In the Price System here in the U.S. the economic and commercial decision whether to get minerals from domestic U.S. mines, to import from a neighboring North American land or to import from abroad is entirely a matter of comparing price -- whether it is ``cheaper'' has been the way to go. Incidentally, this applies most glaringly, and crucially, as well to petroleum -- which is why the U.S. imports any oil at all from the Middle East. That has always been technically unnecessary. In other words, it is not whether this country has large deposits of a mineral, a diminishing reserve of that mineral, or, least important to business, whether a proposition will benefit North America strategically.
With minerals, the known reserves in the United States of copper, lead, molybdenum and phosphate rock are the largest in our North American Continental area.
As a result of either geological evolution or upwards of two centuries of commercial, profligate mining within the U.S. (mostly the latter), the other lands of this continental area are now known to have greater reserves of antimony, bauxite (for making aluminum), chromium, cobalt, fluorspar, ilmenite (for making titanium), iron ore, manganese, mercury, natural gas, nickel, crude petroleum, potash, silver, sulfur, tin, tungsten and zinc.

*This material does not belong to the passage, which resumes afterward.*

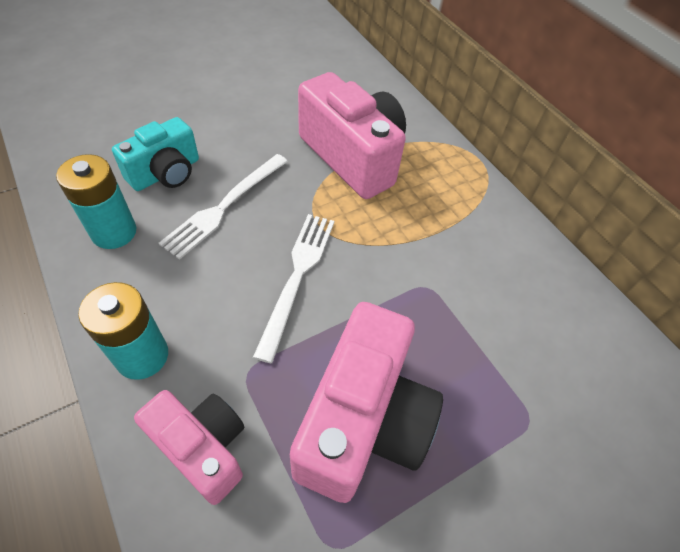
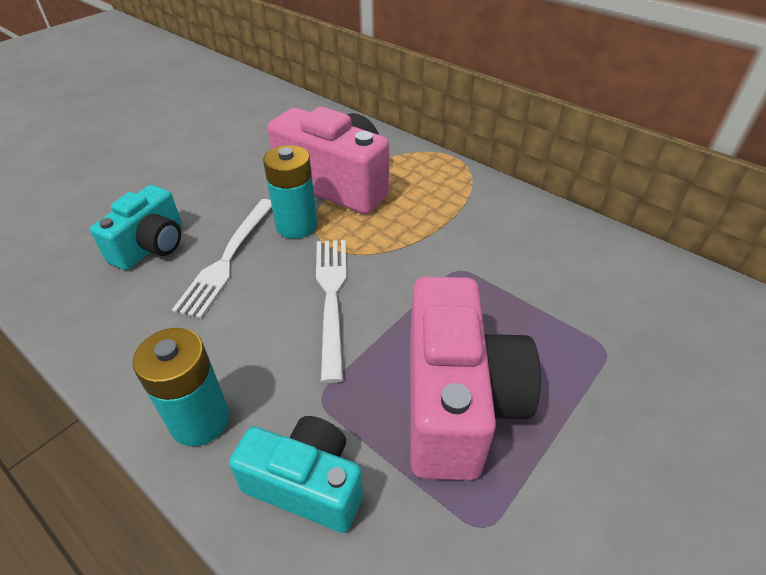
camera: 15 degrees left, 10 degrees down
turquoise battery [56,154,137,249] -> turquoise battery moved to [263,145,317,239]
pink camera [134,390,244,505] -> turquoise camera [229,416,363,533]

With cadmium the known reserves of U.S. exactly match those of the rest of the Technate area (The ``Technate area'' is comprised of North America and northern South America).

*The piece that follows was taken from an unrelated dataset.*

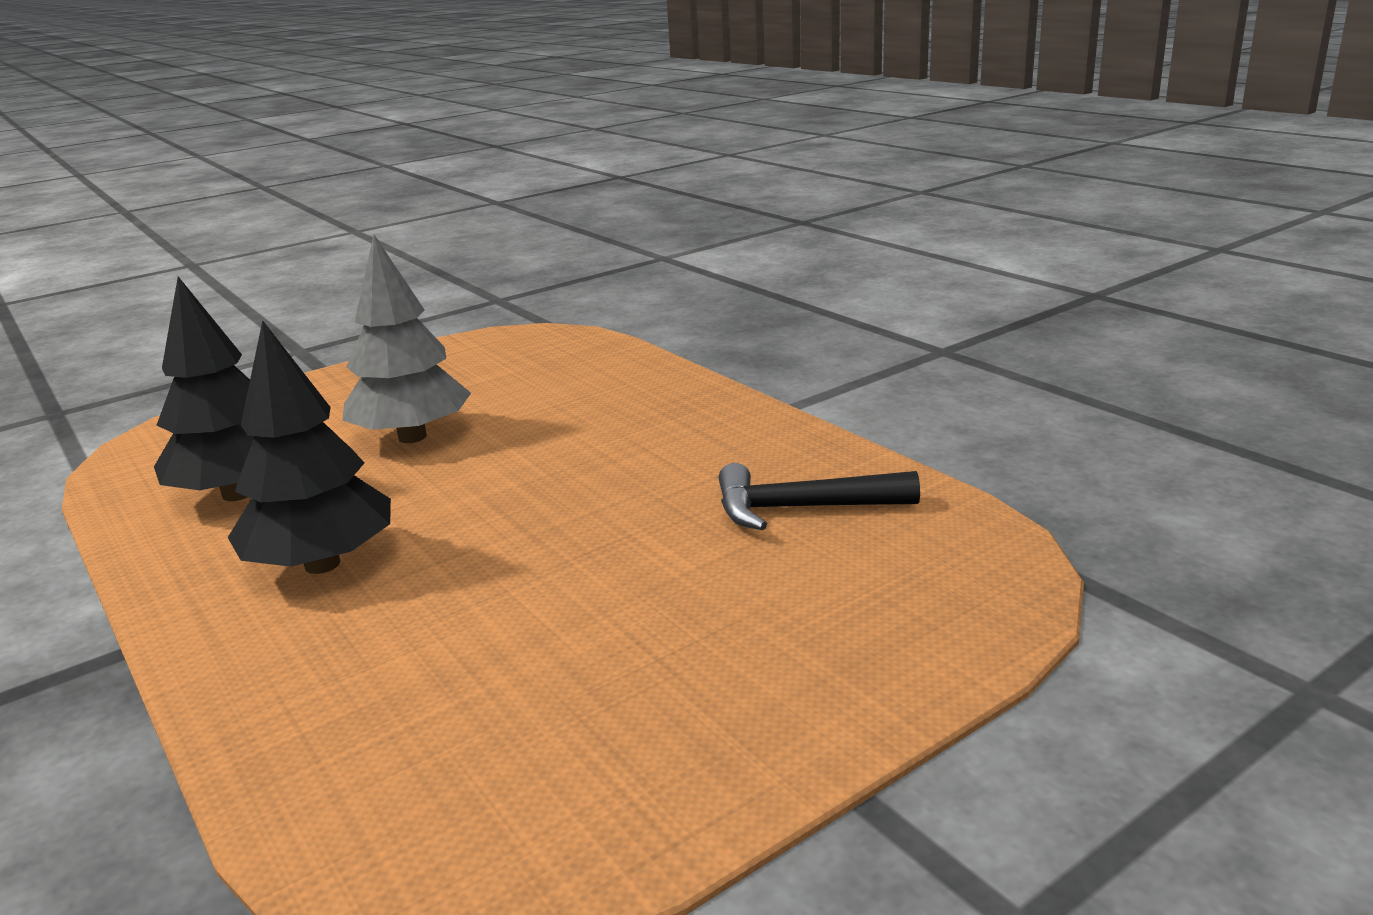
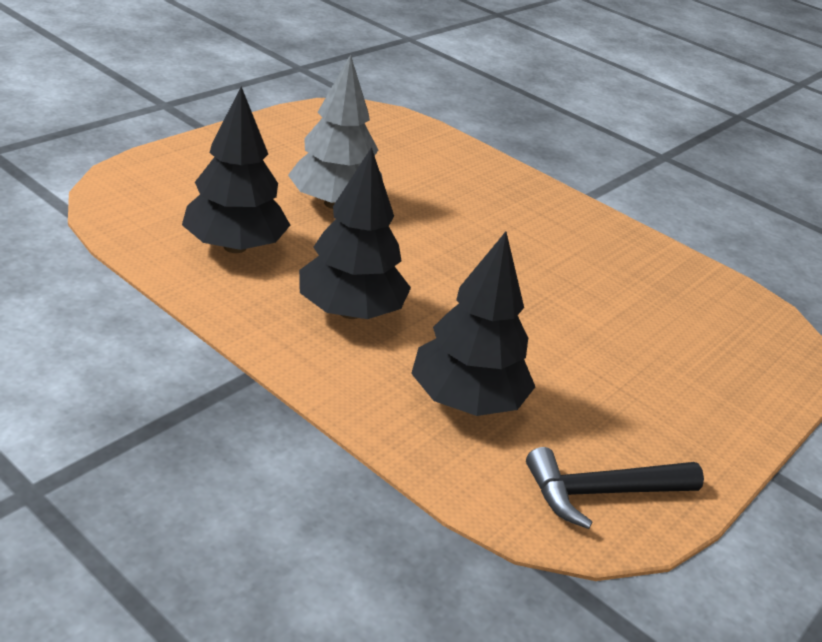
camera: 20 degrees left, 10 degrees up
black hammer [719,463,920,530] -> black hammer moved to [526,447,704,529]
none -> black tree [411,232,535,416]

All things considered, the whole North American Continental area comprising all present national entities above the Equator north to the Arctic, is almost entirely self sufficient in known mineral reserves. The confirming figures are shown in tables in the booklet Technocracy - Technological Social Design; in which, for the first time, the mineral resources of this continental area have ever been compiled and published.
Official statistical charts of ``U.S. Import Dependence'', always pointing to this country's dependence on the rest of the world and the attendant foreign trade and foreign political-military involvements, misinform, in that money is the actual consideration for both domestic production and exports and imports, not whether this country lacks a particular mineral or has large supplies potentially. Where there actually are no deposits of a mineral in the U.S., or very little, there are in many cases adequate amounts in other North American areas. In only two or three minerals is North America deficient if taken as a whole, a condition that can easily be resolved in a Technocracy, either by domestic substitution of materials or by barter with a foreign country. About the only food plant we have long had to import because it was the only one not grown here, tea is now being grown commercially in the U.S.
While the wasteful interference factor of money and price will have no meaning in a functional society, resource conservation will be vital. Being non-renewable, metals and fuels must be used as little as possible, and the metals that are used must be diligently recycled and re-used. None should be exported off this Continent for business reasons.
We must conserve, so that future generations of North Americans will not be deprived of the optimum high standard of living we now can assure for them -- by initiating the world's first functional society.